DEV Community

Discussion on: Regex was taking 5 days to run. So I built a tool that did it in 15 minutes.

 
dbeecham profile image
Daniel Beecham

Sure, that quote is fun, but it doesn't carry a very strong point.

  1. they have never been standardized, which means regexes in Perl are different from regexes in JavaScript, in C# and so on;

The language and what you can do with it is standardized - unions, differences, kleene stars and so on. The rest is just syntax.

  1. moreover, regex engines could be starkly different, as they could be either regex- or text-directed;

A well designed regex engine is a finite automata. That's it.

  1. they're hard to read, so hard that instead of fixing a complex regular expression one could save time and headaches by rewriting them from scratch;

I don't think this is too hard to read.

  1. they're hard to use too, because there are quirks and gotchas that, if not treated correctly, could lead to disastrous performances;

Maybe.

  1. they're also immensely harder to debug, because you can't run step-by-step their execution: they're basically atomic statements.

Of course you can step-by-step a RE. It's just a finite automata; just step though it.

And that's indeed another aspect to consider: many regex engines are slow to boot but we have to deal with that, because we simply just have no alternatives. And also have awkward APIs, too.

But we do have alternatives. Ragel, as mentioned above, is a really good one. re2 for python is supposedly good. The rust regex is good. Alex is also pretty good.

Thread Thread
 
maxart2501 profile image
Massimo Artizzu

The language and what you can do with it is standardized - unions, differences, kleene stars and so on. The rest is just syntax.

Not so easy. The point is that you can't transpose a regular expression from a different language without any second thinking. It means that regular expressions are another layer of programming language that you have to take into consideration.

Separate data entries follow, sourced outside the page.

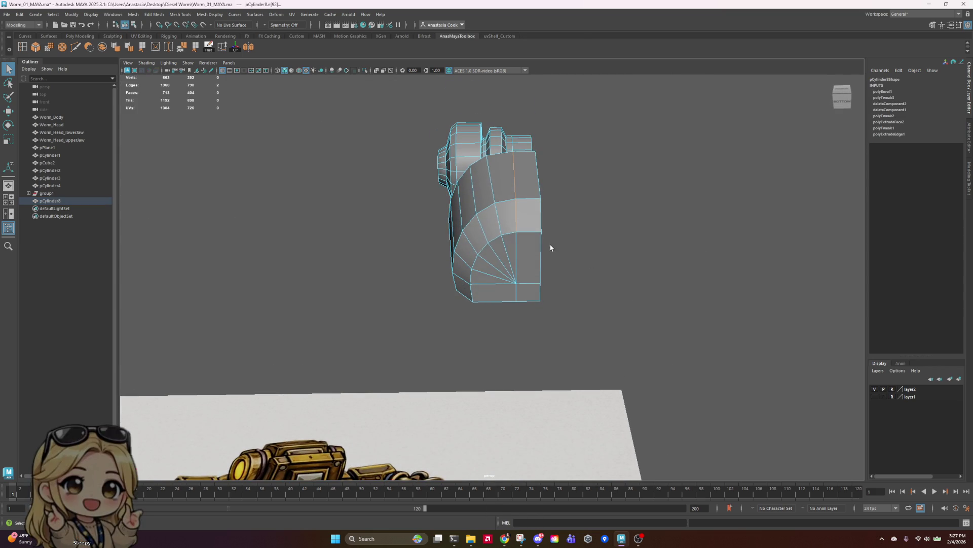
mouse_move(614, 288)
left_mouse_down("alt")
mouse_move(740, 263)
mouse_move(540, 282)
left_mouse_up("alt")
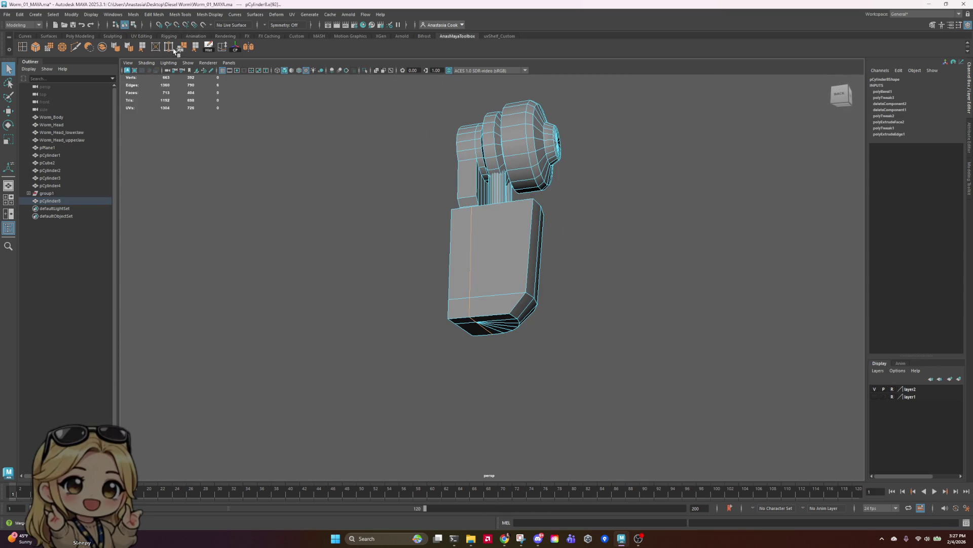
- Return to object mode, deselect, and save the scene as Worm_01_MAYA.ma
key("F8")
left_click(709, 284)
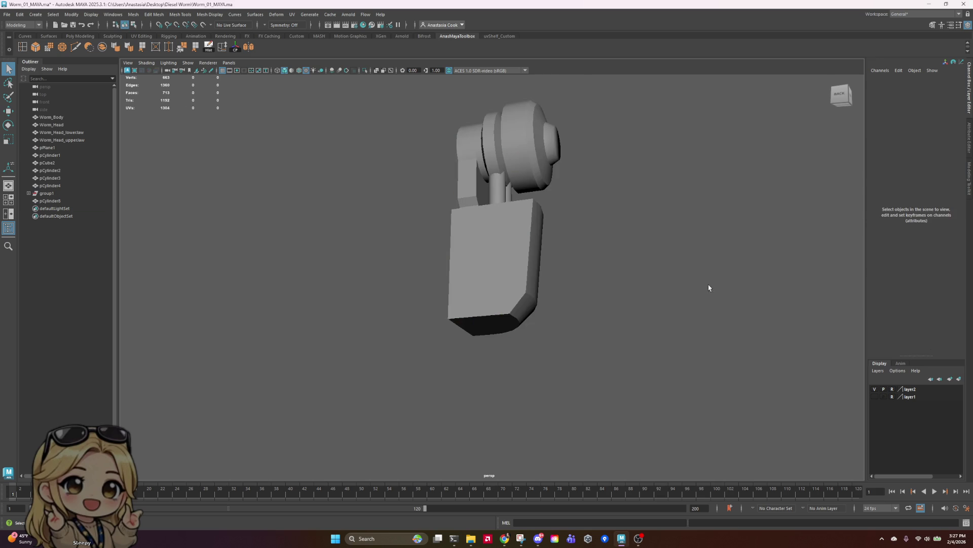
mouse_move(708, 284)
left_mouse_down("alt")
mouse_move(593, 285)
mouse_move(585, 301)
left_mouse_up("alt")
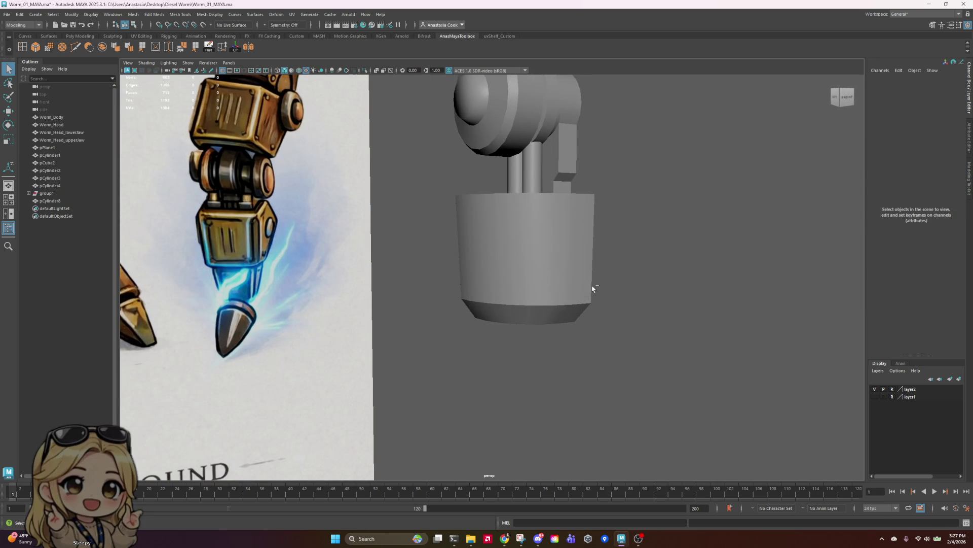
key("ctrl+s")
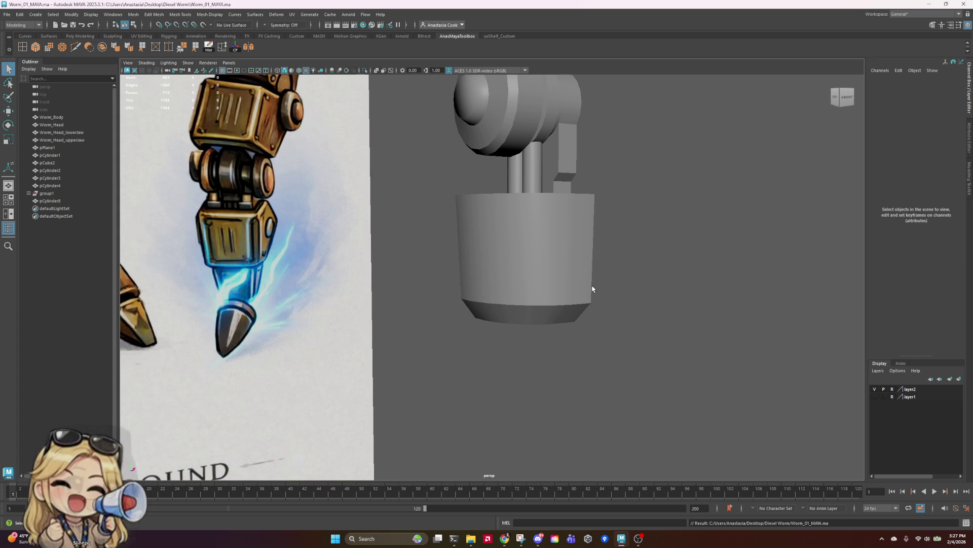
mouse_move(601, 245)
left_mouse_down("alt")
mouse_move(550, 248)
mouse_move(513, 174)
mouse_move(482, 234)
mouse_move(507, 268)
left_mouse_up("alt")
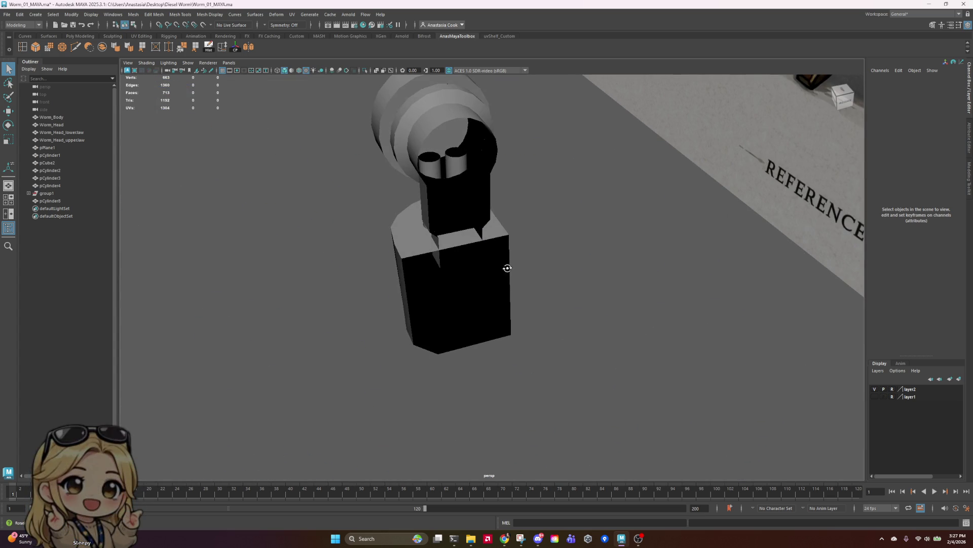
- Scale the faces of both inner piston rods between the knee joint and lower block
left_click(454, 153)
right_click_drag(455, 153, 464, 170)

A well designed regex engine is a finite automata. That's it.

A computer doesn't care what a regex is. You shouldn't either, as it doesn't make any difference. The implementation can be very different and something that should be cared about.

I don't think this is too hard to read.

That's not a regular expression: it's a list of definitions used by a regex engine.

Of course you can step-by-step a RE. It's just a finite automata; just step though it.

Only if you have a library that replicate a regex engine. In many languages, you just use the regular expression engine that's natively implemented, because any non-native solution is usually several orders of magnitude slower, it's basically a reinvented wheel, and it just adds another dependency to the project.

If it's slower and takes additional configuration, the "fastest and simplest you can do" part simply disappears.

But we do have alternatives.

In some languages maybe they're worth considering. But nobody uses a custom regex engine in JavaScript, or in PHP, or in Python, except for very limited cases.